### LATIHAN MENULIS 1
Perbarui teks tentang Husserl: tulis kembali bagian dari "Beberapa karya Husserl" sampai "untuk saat ini.", dengan "mengguncang" diganti menjadi "mengubah".
### LATIHAN MENULIS 2
Tuliskan lanjutan teks tentang Husserl, mulai setelah kalimat terakhirnya.

Pengantar
Melalui lintasan sejarah kata dan konsep yang cukup panjang, fenomenologi kemudian tiba di tangan Edmund Husserl (1859-1938). Tidak bisa dipungkiri, Husserl menjadi salah satu filsuf paling berpengaruh di abad Ke 20 dan umumnya dikenal sebagai bapak fenomenologi. Husserl bahkan dianggap telah memberikan kontribusi penting bagi hampir semua bidang filsafat dan mengantisipasi gagasan-gagasan utama dari disiplin ilmu di sekitarnya seperti linguistik, sosiologi, dan psikologi kognitif.
Fenomenologi pada Husserl
Lantas, siapa sih Husserl itu? Husserl mempunyai nama lengkap Edmund Gustav Albrecht Husserl, orang-orang biasa menyebutnya Edmund Husserl atau Husserl saja. Ia lahir di negara Ceko, khususnya di Prostějov, Moravia, pada tanggal 8 April 1859. Meskipun lahir di Ceko, Husserl sendiri besar dan berkembang di Jerman. Di sana ia belajar sains dan matematika lalu kemudian belajar filsafat di Universitas Leipzig, Berlin dan Wina. Dalam ranah filsafat ia diketahui mendapat pengaruhnya dari Franz Brentano (1839-1917). Husserl kemudian menjadi dosen dan mengajar di Universitas Göttingen dan Freiburg (Edward; 1972, 96). Husserl meninggal pada tanggal 26 April 1938 pada umurnya yang 79 tahun di Freiburg, Jerman.
Beberapa karya Husserl yang utama antara lain Logical Investigation (1900), Philosophy as Rigorous Science (1991), Ideas (1931), Formal and Transcendental Logic (1929), Cartesian Meditations (1931), The Crisis of The European Sciences and Transcendental Phenomenology (1936) dan Phenomenological Psychology (1962) (Moran; 2002, 59). Karya filsafat Husserl mengguncang pemikiran filsafat dan memengaruhi banyak pemikir berpengaruh lainnya seperti, antara lain Max Scheler, Martin Heidegger, Edith Stein, Eugen Fink, Jean-Paul Sartre, Emmanuel Lévinas, Rudolf Carnap, Hermann Weyl, Maurice Merleau-Ponty, dan Roman Ingarden, bahkan bisa ditambahkan penulis untuk saat ini.

### DATA TERSEDIA
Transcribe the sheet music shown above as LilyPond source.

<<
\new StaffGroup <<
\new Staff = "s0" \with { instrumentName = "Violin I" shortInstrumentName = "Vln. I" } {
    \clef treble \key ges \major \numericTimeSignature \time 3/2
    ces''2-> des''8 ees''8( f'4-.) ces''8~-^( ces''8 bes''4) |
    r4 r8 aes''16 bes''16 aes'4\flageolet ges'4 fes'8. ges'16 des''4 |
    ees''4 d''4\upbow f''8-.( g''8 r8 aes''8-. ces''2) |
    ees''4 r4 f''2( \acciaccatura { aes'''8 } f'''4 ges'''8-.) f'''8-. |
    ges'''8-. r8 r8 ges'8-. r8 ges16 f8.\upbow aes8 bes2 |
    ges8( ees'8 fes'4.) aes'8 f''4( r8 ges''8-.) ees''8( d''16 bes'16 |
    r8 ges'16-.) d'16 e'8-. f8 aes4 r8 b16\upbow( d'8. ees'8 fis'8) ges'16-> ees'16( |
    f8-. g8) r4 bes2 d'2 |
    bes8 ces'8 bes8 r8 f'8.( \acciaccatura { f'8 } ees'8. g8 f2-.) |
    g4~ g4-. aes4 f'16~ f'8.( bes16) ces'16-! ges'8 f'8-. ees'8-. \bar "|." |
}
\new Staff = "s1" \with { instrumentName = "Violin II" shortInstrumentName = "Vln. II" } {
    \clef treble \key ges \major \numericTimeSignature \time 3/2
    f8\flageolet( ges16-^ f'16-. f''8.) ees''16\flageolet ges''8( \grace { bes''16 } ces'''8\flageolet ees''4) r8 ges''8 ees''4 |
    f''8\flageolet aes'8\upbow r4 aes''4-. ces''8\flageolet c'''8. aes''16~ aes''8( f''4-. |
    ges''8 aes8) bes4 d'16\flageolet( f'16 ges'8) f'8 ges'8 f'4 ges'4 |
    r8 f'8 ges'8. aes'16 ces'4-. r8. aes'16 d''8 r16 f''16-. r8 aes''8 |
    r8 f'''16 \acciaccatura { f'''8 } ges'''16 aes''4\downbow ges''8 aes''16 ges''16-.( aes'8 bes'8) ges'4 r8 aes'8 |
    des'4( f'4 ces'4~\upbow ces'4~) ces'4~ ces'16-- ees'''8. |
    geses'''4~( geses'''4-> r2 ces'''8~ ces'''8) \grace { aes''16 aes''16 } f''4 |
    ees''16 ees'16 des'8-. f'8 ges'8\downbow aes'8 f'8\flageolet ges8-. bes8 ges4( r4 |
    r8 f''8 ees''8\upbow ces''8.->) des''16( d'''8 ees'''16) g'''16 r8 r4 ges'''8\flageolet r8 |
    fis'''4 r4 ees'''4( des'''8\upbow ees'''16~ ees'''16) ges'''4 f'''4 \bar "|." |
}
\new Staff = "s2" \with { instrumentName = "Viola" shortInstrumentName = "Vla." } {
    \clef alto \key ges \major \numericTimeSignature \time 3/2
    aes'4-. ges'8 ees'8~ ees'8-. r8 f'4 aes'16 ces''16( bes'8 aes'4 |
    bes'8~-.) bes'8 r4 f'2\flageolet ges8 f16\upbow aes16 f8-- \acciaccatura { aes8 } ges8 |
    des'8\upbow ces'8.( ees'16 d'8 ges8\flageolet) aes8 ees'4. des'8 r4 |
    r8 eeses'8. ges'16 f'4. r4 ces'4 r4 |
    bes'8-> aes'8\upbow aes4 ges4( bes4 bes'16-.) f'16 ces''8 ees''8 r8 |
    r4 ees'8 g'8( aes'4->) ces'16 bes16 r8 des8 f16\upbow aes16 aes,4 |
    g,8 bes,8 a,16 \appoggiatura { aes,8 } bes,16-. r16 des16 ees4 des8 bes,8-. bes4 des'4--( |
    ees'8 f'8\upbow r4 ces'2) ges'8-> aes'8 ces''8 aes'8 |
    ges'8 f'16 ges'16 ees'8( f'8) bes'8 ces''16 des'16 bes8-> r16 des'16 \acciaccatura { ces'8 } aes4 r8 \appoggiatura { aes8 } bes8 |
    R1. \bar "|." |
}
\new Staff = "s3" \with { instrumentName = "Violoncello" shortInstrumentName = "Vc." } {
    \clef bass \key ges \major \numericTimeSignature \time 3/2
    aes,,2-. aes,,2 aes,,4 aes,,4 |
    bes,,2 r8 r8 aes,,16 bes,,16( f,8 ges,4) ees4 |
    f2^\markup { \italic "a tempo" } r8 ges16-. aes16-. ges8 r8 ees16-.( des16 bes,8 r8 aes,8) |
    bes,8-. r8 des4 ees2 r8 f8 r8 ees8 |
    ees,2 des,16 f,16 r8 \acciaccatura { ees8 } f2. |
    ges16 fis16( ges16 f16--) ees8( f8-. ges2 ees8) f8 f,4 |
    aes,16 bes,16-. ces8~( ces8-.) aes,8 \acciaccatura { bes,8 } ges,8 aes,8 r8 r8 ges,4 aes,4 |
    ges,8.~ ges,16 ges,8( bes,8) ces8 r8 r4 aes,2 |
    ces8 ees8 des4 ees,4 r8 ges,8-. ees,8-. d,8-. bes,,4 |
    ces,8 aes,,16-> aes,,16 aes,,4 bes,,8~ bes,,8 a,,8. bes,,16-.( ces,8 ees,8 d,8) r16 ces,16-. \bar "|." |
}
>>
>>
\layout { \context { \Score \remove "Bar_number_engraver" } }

### HASIL 1
Beberapa karya Husserl yang utama antara lain Logical Investigation (1900), Philosophy as Rigorous Science (1991), Ideas (1931), Formal and Transcendental Logic (1929), Cartesian Meditations (1931), The Crisis of The European Sciences and Transcendental Phenomenology (1936) dan Phenomenological Psychology (1962) (Moran; 2002, 59). Karya filsafat Husserl mengubah pemikiran filsafat dan memengaruhi banyak pemikir berpengaruh lainnya seperti, antara lain Max Scheler, Martin Heidegger, Edith Stein, Eugen Fink, Jean-Paul Sartre, Emmanuel Lévinas, Rudolf Carnap, Hermann Weyl, Maurice Merleau-Ponty, dan Roman Ingarden, bahkan bisa ditambahkan penulis untuk saat ini.

### HASIL 2
Lalu, bagaimana fenomenologinya? Sebagaimana dikatakan, Husserl sebelum menggeluti filsafat, pada awalnya ia seorang pakar Matematika, lalu kemudian tertarik mengulik filsafat dan memulai karier filsafatnya di bawah arahan Franz Brentano. Brentano diketahui berusaha membangun ilmu pengetahuan universal. Brentano beranggapan, bahwa ilmu pengetahuan universal mesti mengambil bentuk dalam psikologi deskriptif dan fenomenologis yang membatasi diri pada fenomena empiris dan secara adekuat mendeskripsikan fenomena-fenomena tersebut. Secara konsekuen, dalam asumsi Brentano, fenomenologi merupakan sebuah psikologi.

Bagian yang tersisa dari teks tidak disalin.